É o dia de mercado na praça monsenhor Nolens, em Venlo, pequena localidade holandesa situada perto da fronteira com a Alemanha, e que viu nascer Geert Wilders. Nesta pequena localidade, com menos de 35 mil habitantes, um eleitor em cada quatro vota no Partido da Liberdade (PVV) do filho pródigo da terra. Nas ruas, militantes do partido distribuem panfletos. Embora admitam ao “Le Monde” que a situação económica não é má de todo, acham que as pessoas estão “chateadas”.
Há um sentimento de insegurança e de fim de festa, dizem, que as sondagens mostram de uma forma contraditória: por um lado mais de 90% dos holandeses considera-se “feliz” ou “muito feliz”; por outro, há uma cada vez maior reação negativa à imigração. Nos últimos 30 anos chegaram à Holanda cerca de 1,4 milhões de migrantes não-europeus, eles que agora são cerca de 2 milhões, num total de 17 milhões de habitantes.
Nas ruas de Venlo, Ruud e Neelie, mulher e marido cinquentenários, explicam os seus medos ao jornal francês. O homem diz que se sente “muito holandês”, mas que a situação do país “lhe dá tristeza na alma”. A mulher é menos poética, mas concorda com o sentimento do marido e teme que os filhos deles venham a viver pior que eles, e aponta os dedos aos imigrantes que estão a “destruir” a Holanda. Fala em “zwarte scholen”, as escolas abandonadas pela população branca, que aos seus olhos tornaram-se o símbolo da explosão dos guetos e do falhanço da política de integração dos imigrantes.
A Holanda liberal em Amesterdão A realidade de Venlo é transversal a várias outras regiões holandesas, e contrasta com a ideia da Holanda moderna, vanguardista e desagrilhoada de quaisquer escrúpulos, aberta ao mundo e à Europa, personificada em Amesterdão. Descrita pelo escritor Russell Shorto como a “cidade mais liberal do mundo” (“para o bem e para o mal”), conta com mais de 2,4 milhões de habitantes, representantes das mais variadas nacionalidades, religiões e etnias, e é conhecida pelo papel pioneiro na conceção de várias ideias e formas de estar que foram mais tarde copiadas em algumas partes da Holanda e até fora do país.
Ali pensou-se, pela primeira vez, na integração das bicicletas – o meio de transporte de excelência no país – no caótico trânsito da cidade, por exemplo, bem como na legalização da marijuana. E, claro, nas célebres coffee shops. Amesterdão liderou igualmente o combate ao fumo do tabaco em espaços fechados, fez campanha contra as indústrias poluentes e apelou a uma maior diversidade e qualidade de alimentos biológicos. A cidade é provavelmente a mais conhecida do país, pelo que a recriação das ditas coffee shops e das famosas ruas do Red Light District, onde se acotovelam casas de prostituição e sex shops, noutros aglomerados urbanos da Holanda, com maior ou menor relevância, são o resultado evidente de um modelo turístico de sucesso, mais do que de uma aclamação de identidade comum.
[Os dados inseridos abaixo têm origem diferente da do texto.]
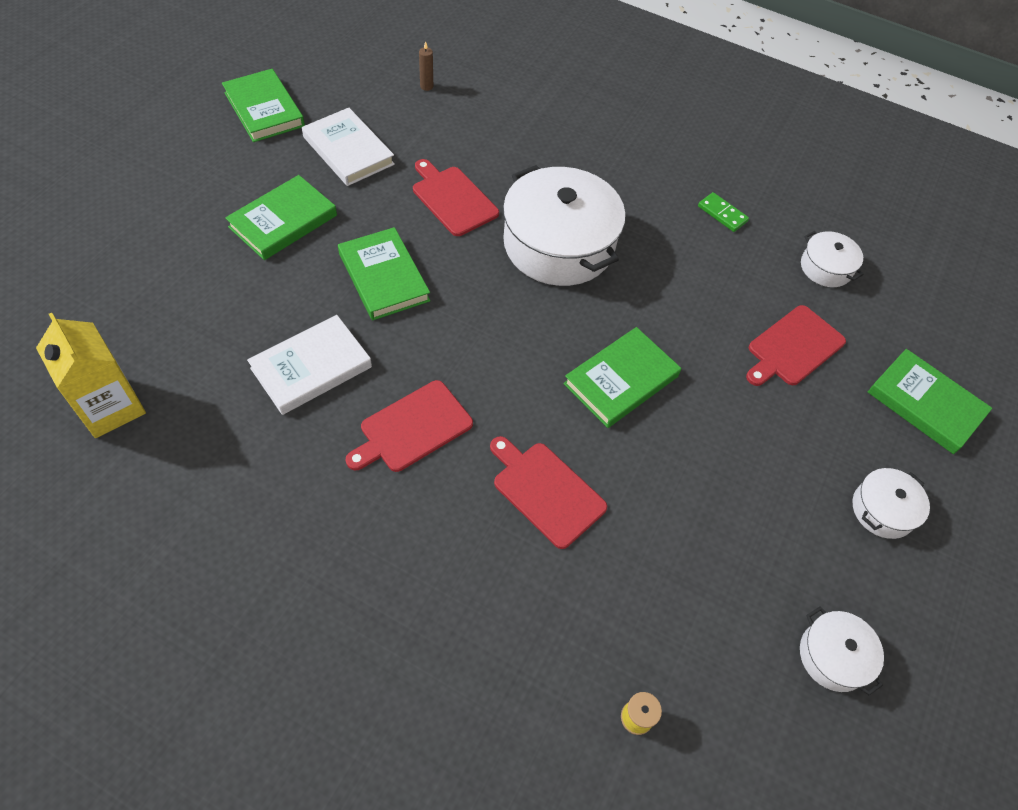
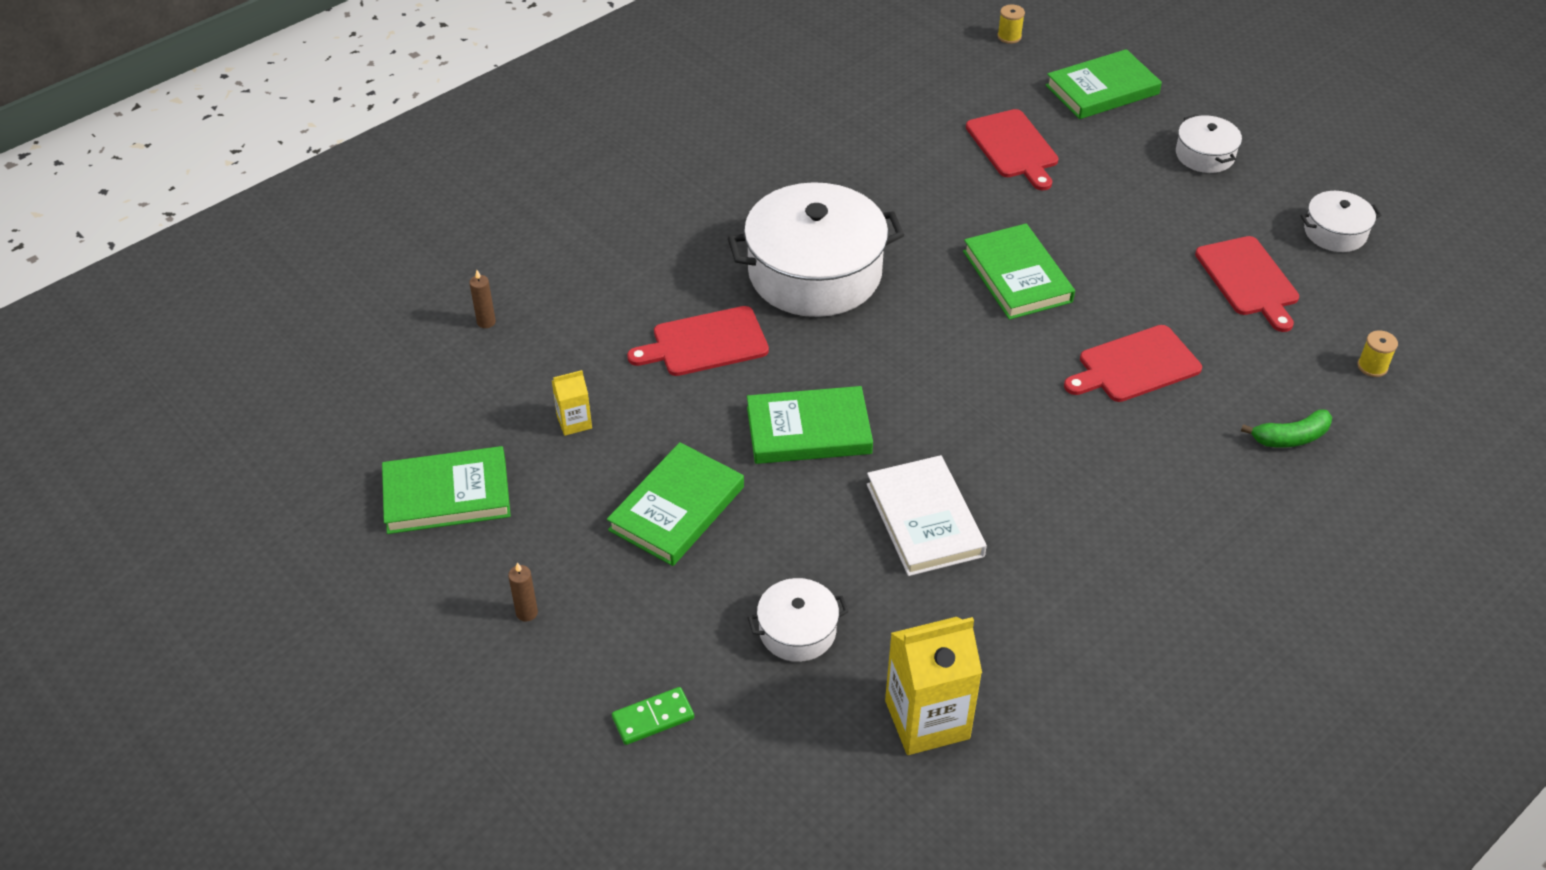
camera: 65 degrees left, 10 degrees down
green book [225,175,337,260] -> green book turned 60 degrees clockwise [607,442,744,566]
white book [302,108,395,186] -> yellow carton [552,370,592,436]
red cutting board [346,380,473,472] -> red cutting board moved to [1195,236,1299,332]
green domino [698,192,749,232] -> green domino moved to [612,687,694,745]
white pot [801,231,864,287] -> white pot moved to [747,578,848,662]
none -> brown candle [508,562,538,622]
none -> yellow spool [998,4,1025,44]
none -> green banana [1241,409,1333,448]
Tal como em Venlo, a presença em Amesterdão de holandeses de ascendência turca, indonésia ou marroquina, ou de imigrantes de todos os cantos do globo foi trazida para o debate público. A vitória de Wilders ali é, no entanto, pouco provável. “A união de todas as forças políticas para travar o racismo entronca na ideia de liberdade e tolerância que converteu a cidade num modelo para o mundo”, escreve o jornalista Guillermo Altares no “El País”.
A ideia de uma invasão muçulmana perpassa pela Holanda, mas está longe de ter uma confirmação nas estatísticas. A percentagem de muçulmanos a viver no país não ultrapassa o 6% e, destes, apenas um quarto vai à mesquita todas as semanas. O movimentos populistas, como PVV de Wilders, vivem da existência dos mais pequenos elos de ligação com a realidade, aos quais acrescentam pequenos factos que os possam extrapolar para algo mais. O assassinato do líder da extrema-direita Pim Fortuyn, no final dos anos 90, e do cineasta anti-islâmico Theo Van Gogh, apunhalado por um islamista em 2004, são exemplos deste último elemento. Com eles, Wilders reforçou a sua propaganda de medo, ao postar nas redes sociais mensagens como aquela que partilhou horas depois do atentado à feira de Natal de Berlim, em dezembro do ano passado. Através do Twitter, o líder do PVV divulgou uma imagem de Angela Merkel com sangue nas mãos, alocando a responsabilidade da tragédia à política de acolhimento de refugiados da chanceler alemã. “Geert não percebe as consequências deste tipo de mensagens”, lamentou o seu irmão Paul, pedindo desculpa pelos excessos do irmão. Têm as palavras os restantes holandeses.